I much preferred Plotinus, who four times in five years achieved that total consciousness of the One which is the ultimate goal of all religious practice. Despite Porphyry’s wisdom, he experienced this heightened consciousness only once, at the age of sixty-eight. So far I have experienced it twice. I pray each day for yet another revelation.

* * *

Gallus and I had neither friends nor allies. Except for his dogged attempts to make me a priest, Bishop George showed no personal interest in either of us. Everyone else at Macellum treated us with nervous respect. We alarmed people; we reminded them of murder; we were such obvious victims.
I kept to my reading. I took little exercise, though I was naturally strong, particularly in the arms. Gallus continued to surpass me at all games and physical feats. He was taller than I, beautifully made, with the face of a god. The soldiers assigned to guard us were infatuated with him, and he flirted shamelessly with them. They took him hunting whenever he chose and I suppose that he had affairs with some of them, though we were both involved much of the time with the same girl—or rather woman.
She was the twenty-five-year-old wife of a civil servant who acted as comptroller to our household.

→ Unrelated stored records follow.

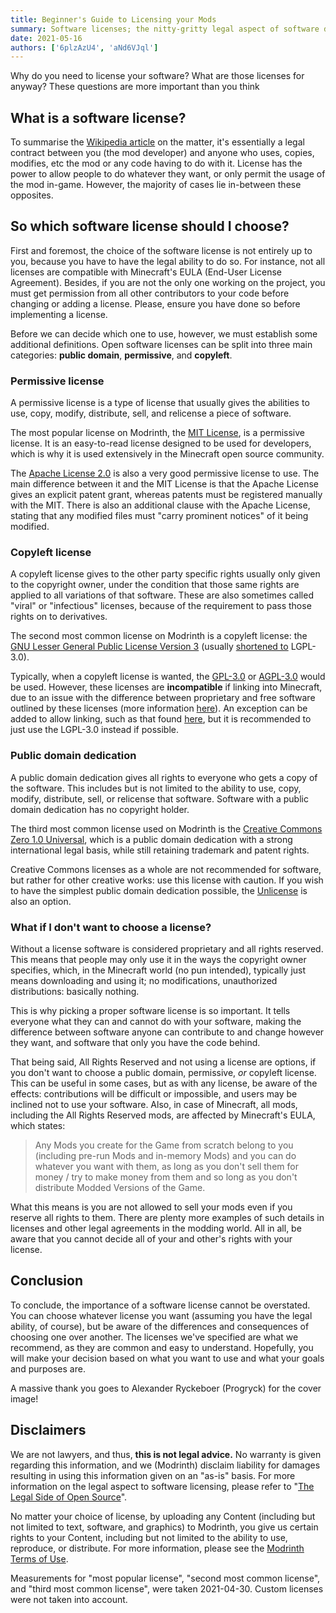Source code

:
 ```yaml
---
title: Beginner's Guide to Licensing your Mods
summary: Software licenses; the nitty-gritty legal aspect of software development. They're more important than you think.
date: 2021-05-16
authors: ['6plzAzU4', 'aNd6VJql']
---
```


Why do you need to license your software? What are those licenses for anyway? These questions are more important than you think

## What is a software license?

To summarise the [Wikipedia article](https://en.wikipedia.org/wiki/Software_license) on the matter, it's essentially a legal contract between you (the mod developer) and anyone who uses, copies, modifies, etc the mod or any code having to do with it. License has the power to allow people to do whatever they want, or only permit the usage of the mod in-game. However, the majority of cases lie in-between these opposites.

## So which software license should I choose?

First and foremost, the choice of the software license is not entirely up to you, because you have to have the legal ability to do so. For instance, not all licenses are compatible with Minecraft's EULA (End-User License Agreement). Besides, if you are not the only one working on the project, you must get permission from all other contributors to your code before changing or adding a license. Please, ensure you have done so before implementing a license.

Before we can decide which one to use, however, we must establish some additional definitions. Open software licenses can be split into three main categories: **public domain**, **permissive**, and **copyleft**.

### Permissive license

A permissive license is a type of license that usually gives the abilities to use, copy, modify, distribute, sell, and relicense a piece of software.

The most popular license on Modrinth, the [MIT License](https://cdn.modrinth.com/licenses/mit.txt), is a permissive license. It is an easy-to-read license designed to be used for developers, which is why it is used extensively in the Minecraft open source community.

The [Apache License 2.0](https://cdn.modrinth.com/licenses/apache.txt) is also a very good permissive license to use. The main difference between it and the MIT License is that the Apache License gives an explicit patent grant, whereas patents must be registered manually with the MIT. There is also an additional clause with the Apache License, stating that any modified files must "carry prominent notices" of it being modified.

### Copyleft license

A copyleft license gives to the other party specific rights usually only given to the copyright owner, under the condition that those same rights are applied to all variations of that software. These are also sometimes called "viral" or "infectious" licenses, because of the requirement to pass those rights on to derivatives.

The second most common license on Modrinth is a copyleft license: the [GNU Lesser General Public License Version 3](https://cdn.modrinth.com/licenses/lgpl-3.txt) (usually [shortened to](https://spdx.org/licenses/LGPL-3.0-only.html) LGPL-3.0).

Typically, when a copyleft license is wanted, the [GPL-3.0](https://spdx.org/licenses/GPL-3.0-only.html) or [AGPL-3.0](https://spdx.org/licenses/AGPL-3.0-only.html) would be used. However, these licenses are **incompatible** if linking into Minecraft, due to an issue with the difference between proprietary and free software outlined by these licenses (more information [here](https://www.gnu.org/licenses/gpl-faq.html#GPLPlugins)). An exception can be added to allow linking, such as that found [here](https://gist.github.com/wafflecoffee/588f353802a3b0ea649e4fc85f75e583), but it is recommended to just use the LGPL-3.0 instead if possible.

### Public domain dedication

A public domain dedication gives all rights to everyone who gets a copy of the software. This includes but is not limited to the ability to use, copy, modify, distribute, sell, or relicense that software. Software with a public domain dedication has no copyright holder.

The third most common license used on Modrinth is the [Creative Commons Zero 1.0 Universal](https://cdn.modrinth.com/licenses/cc0.txt), which is a public domain dedication with a strong international legal basis, while still retaining trademark and patent rights.

Creative Commons licenses as a whole are not recommended for software, but rather for other creative works: use this license with caution. If you wish to have the simplest public domain dedication possible, the [Unlicense](https://cdn.modrinth.com/licenses/unlicense.txt) is also an option.

### What if I don't want to choose a license?

Without a license software is considered proprietary and all rights reserved. This means that people may only use it in the ways the copyright owner specifies, which, in the Minecraft world (no pun intended), typically just means downloading and using it; no modifications, unauthorized distributions: basically nothing.

This is why picking a proper software license is so important. It tells everyone what they can and cannot do with your software, making the difference between software anyone can contribute to and change however they want, and software that only you have the code behind.

That being said, All Rights Reserved and not using a license are options, if you don't want to choose a public domain, permissive, _or_ copyleft license. This can be useful in some cases, but as with any license, be aware of the effects: contributions will be difficult or impossible, and users may be inclined not to use your software. Also, in case of Minecraft, all mods, including the All Rights Reserved mods, are affected by Minecraft's EULA, which states:

> Any Mods you create for the Game from scratch belong to you (including pre-run Mods and in-memory Mods) and you can do whatever you want with them, as long as you don't sell them for money / try to make money from them and so long as you don't distribute Modded Versions of the Game.

What this means is you are not allowed to sell your mods even if you reserve all rights to them. There are plenty more examples of such details in licenses and other legal agreements in the modding world. All in all, be aware that you cannot decide all of your and other's rights with your license.

## Conclusion

To conclude, the importance of a software license cannot be overstated. You can choose whatever license you want (assuming you have the legal ability, of course), but be aware of the differences and consequences of choosing one over another. The licenses we've specified are what we recommend, as they are common and easy to understand. Hopefully, you will make your decision based on what you want to use and what your goals and purposes are.

A massive thank you goes to Alexander Ryckeboer (Progryck) for the cover image!

## Disclaimers

We are not lawyers, and thus, **this is not legal advice.** No warranty is given regarding this information, and we (Modrinth) disclaim liability for damages resulting in using this information given on an "as-is" basis. For more information on the legal aspect to software licensing, please refer to "[The Legal Side of Open Source](https://opensource.guide/legal/)".

No matter your choice of license, by uploading any Content (including but not limited to text, software, and graphics) to Modrinth, you give us certain rights to your Content, including but not limited to the ability to use, reproduce, or distribute. For more information, please see the [Modrinth Terms of Use](https://modrinth.com/legal/terms).

Measurements for "most popular license", "second most common license", and "third most common license", were taken 2021-04-30. Custom licenses were not taken into account.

She seduced me first, then Gallus. She was insatiable. Her husband was amenable; not that he had any choice. He used to giggle uncontrollably whenever he saw either of us. He was fat and small, and I remember asking her how she could bear to be touched by him.

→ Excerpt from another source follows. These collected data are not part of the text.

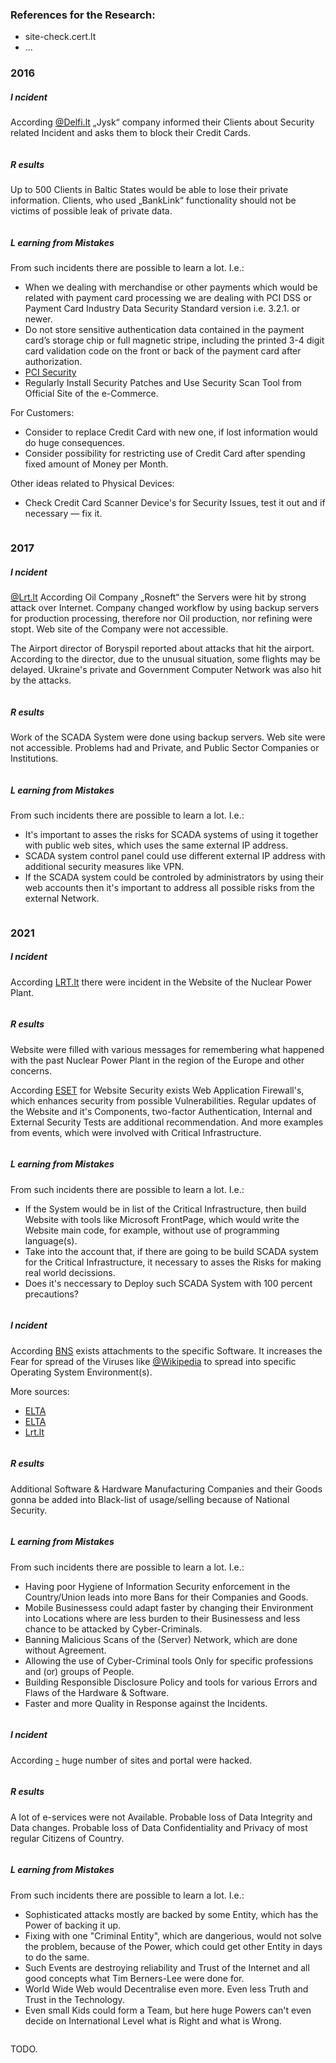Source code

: ### References for the Research:
* site-check.cert.lt
* ...

### 2016

##### I ncident

According [@Delfi.lt](https://www.lrt.lt/naujienos/verslas/4/151326/del-galimos-duomenu-vagystes-jysk-praso-pirkeju-blokuoti-mokejimo-korteles) „Jysk“ company informed their Clients about Security related Incident and asks them to block their Credit Cards.
```

```
##### R esults 

Up to 500 Clients in Baltic States would be able to lose their private information.
Clients, who used „BankLink“ functionality should not be victims of possible leak of private data.
```

```
##### L earning from Mistakes 

From such incidents there are possible to learn a lot. I.e.:
* When we dealing with merchandise or other payments which would be related with payment card processing we are dealing with PCI DSS or Payment Card Industry Data Security Standard version i.e. 3.2.1. or newer. 
* Do not store sensitive authentication data contained in the payment card’s storage chip or full magnetic stripe, including the printed 3-4 digit card validation code on the front or back of the payment card after authorization.
* [PCI Security](https://www.pcisecuritystandards.org/pci_security/standards_overview)
* Regularly Install Security Patches and Use Security Scan Tool from Official Site of the e-Commerce.

For Customers:
* Consider to replace Credit Card with new one, if lost information would do huge consequences.
* Consider possibility for restricting use of Credit Card after spending fixed amount of Money per Month.

Other ideas related to Physical Devices:
* Check Credit Card Scanner Device's for Security Issues, test it out and if necessary — fix it. 
```

```
### 2017

##### I ncident

[@Lrt.lt](https://www.lrt.lt/naujienos/pasaulyje/6/177970/ukrainoje-ir-rusijoje-kibernetines-atakos) 
According Oil Company „Rosneft“ the Servers were hit by strong attack over Internet.
Company changed workflow by using backup servers for production processing, therefore nor Oil production, nor refining were stopt.
Web site of the Company were not accessible.

The Airport director of Boryspil reported about attacks that hit the airport.  
According to the director, due to the unusual situation, some flights may be delayed.
Ukraine's private and Government Computer Network was also hit by the attacks.
```

```
##### R esults 

Work of the SCADA System were done using backup servers.
Web site were not accessible.
Problems had and Private, and Public Sector Companies or Institutions.
```

```
##### L earning from Mistakes 

From such incidents there are possible to learn a lot. I.e.:
* It's important to asses the risks for SCADA systems of using it together with public web sites, which uses the same external IP address. 
* SCADA system control panel could use different external IP address with additional security measures like VPN.
* If the SCADA system could be controled by administrators by using their web accounts then it's important to address all possible risks from the external Network.
```

```
### 2021

##### I ncident

According [LRT.lt](https://www.lrt.lt/naujienos/pasaulyje/6/1395012/i-baltarusijos-atomines-elektrines-interneto-svetaine-isilauze-programisiai-pranese-apie-gresiancia-tragedija) there were incident in the Website of the Nuclear Power Plant.
```

```
##### R esults 

Website were filled with various messages for remembering what happened with the past Nuclear Power Plant in the region of the Europe and other concerns.

According [ESET](https://www.lrt.lt/naujienos/mokslas-ir-it/11/1397448/kibernetinio-saugumo-ekspertas-ivertino-incidenta-astravo-ae-tinklapyje-pateke-i-svarbia-sistema-programisiai-sugebetu-sustabdyti-ir-elektros-tiekima) for Website Security exists Web Application Firewall's, which enhances security from possible Vulnerabilities. Regular updates of the Website and it's Components, two-factor Authentication, Internal and External Security Tests are additional recommendation. And more examples from events, which were involved with Critical Infrastructure.
```

```
##### L earning from Mistakes 

From such incidents there are possible to learn a lot. I.e.:
* If the System would be in list of the Critical Infrastructure, then build Website with tools like Microsoft FrontPage, which would write the Website main code, for example, without use of programming language(s).
* Take into the account that, if there are going to be build SCADA system for the Critical Infrastructure, it necessary to asses the Risks for making real world decissions.
* Does it's neccessary to Deploy such SCADA System with 100 percent precautions?
```

```
##### I ncident

According [BNS](https://www.lrt.lt/naujienos/verslas/4/1408969/lietuvos-institucijos-net-ir-ispetos-toliau-naudoja-nesaugia-rusiska-programine-iranga) exists attachments to the specific Software. It increases the Fear for spread of the Viruses like [@Wikipedia](https://en.wikipedia.org/wiki/Petya_(malware)) to spread into specific Operating System Environment(s).

More sources:
* [ELTA](https://www.lrt.lt/naujienos/mokslas-ir-it/11/178192/petya-ne-virusas-o-galingas-naikinimo-ginklas)
* [ELTA](https://www.lrt.lt/naujienos/verslas/4/178342/valstybine-ukrainos-imone-teigia-patyrusi-nauja-kibernetine-ataka)
* [Lrt.lt](https://www.lrt.lt/naujienos/mokslas-ir-it/11/178417/nustate-kas-gali-buti-atsakingas-uz-petya-atakas)
```

```
##### R esults 
Additional Software & Hardware Manufacturing Companies and their Goods gonna be added into Black-list of usage/selling because of National Security.
```

```
##### L earning from Mistakes 

From such incidents there are possible to learn a lot. I.e.:
* Having poor Hygiene of Information Security enforcement in the Country/Union leads into more Bans for their Companies and Goods.
* Mobile Businessess could adapt faster by changing their Environment into Locations where are less burden to their Businessess and less chance to be attacked by Cyber-Criminals.
* Banning Malicious Scans of the (Server) Network, which are done without Agreement.
* Allowing the use of Cyber-Criminal tools Only for specific professions and (or) groups of People.
* Building Responsible Disclosure Policy and tools for various Errors and Flaws of the Hardware & Software.
* Faster and more Quality in Response against the Incidents.  
```

```
##### I ncident

According [-](https://www.lrt.lt/naujienos/pasaulyje/6/1588486/pries-ukraina-surengta-milziniska-kibernetine-ataka-i-pagalba-ateina-es) huge number of sites and portal were hacked.
```

```
##### R esults 
A lot of e-services were not Available.
Probable loss of Data Integrity and Data changes.
Probable loss of Data Confidentiality and Privacy of most regular Citizens of Country.
```

```
##### L earning from Mistakes 

From such incidents there are possible to learn a lot. I.e.:
* Sophisticated attacks mostly are backed by some Entity, which has the Power of backing it up. 
* Fixing with one "Criminal Entity", which are dangerious, would not solve the problem, because of the Power, which could get other Entity in days to do the same.
* Such Events are destroying reliability and Trust of the Internet and all good concepts what Tim Berners-Lee were done for.
* World Wide Web would Decentralise even more. Even less Truth and Trust in the Technology.
* Even small Kids could form a Team, but here huge Powers can't even decide on International Level what is Right and what is Wrong.
```

```
TODO.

“He has gifts,” she said slyly. I can still recall how her black hair glistened as it fell over bare brown shoulders. Never before or since have I felt such smooth skin. I suppose she oiled herself but if she did she was an artist at it, for one’s fingers never came away thick with perfumed grease as happens so often with women of her sort. She was Antiochene.
What else? Love-making is the only art the people of Antioch have ever taken seriously. She affected to find me attractive, but it was the golden Gallus who really enchanted her. He used to tell me with pride how “she does everything and I don’t move”. His passivity was baffling. But then I never understood Gallus. Later when he turned monster, I was not surprised. He could have been anything at all because at heart he was nothing.
Yet when he was in a room, all eyes watched him, for he was physically fascinating; men and women were equally attracted to him and since he felt nothing for anyone, every woman saw him as a challenge who must be made to love. So Gallus was able to take his pleasure as he chose… while hardly moving!
The Syrian woman was mistress to us both for three years. Though I am now celibate, I often think of her, especially at night. Where is she now? I don’t dare inquire. She is probably fat and old, living in some provincial town and paying youths to sleep with her. But for a thousand days she was Aphrodite to my Adonis.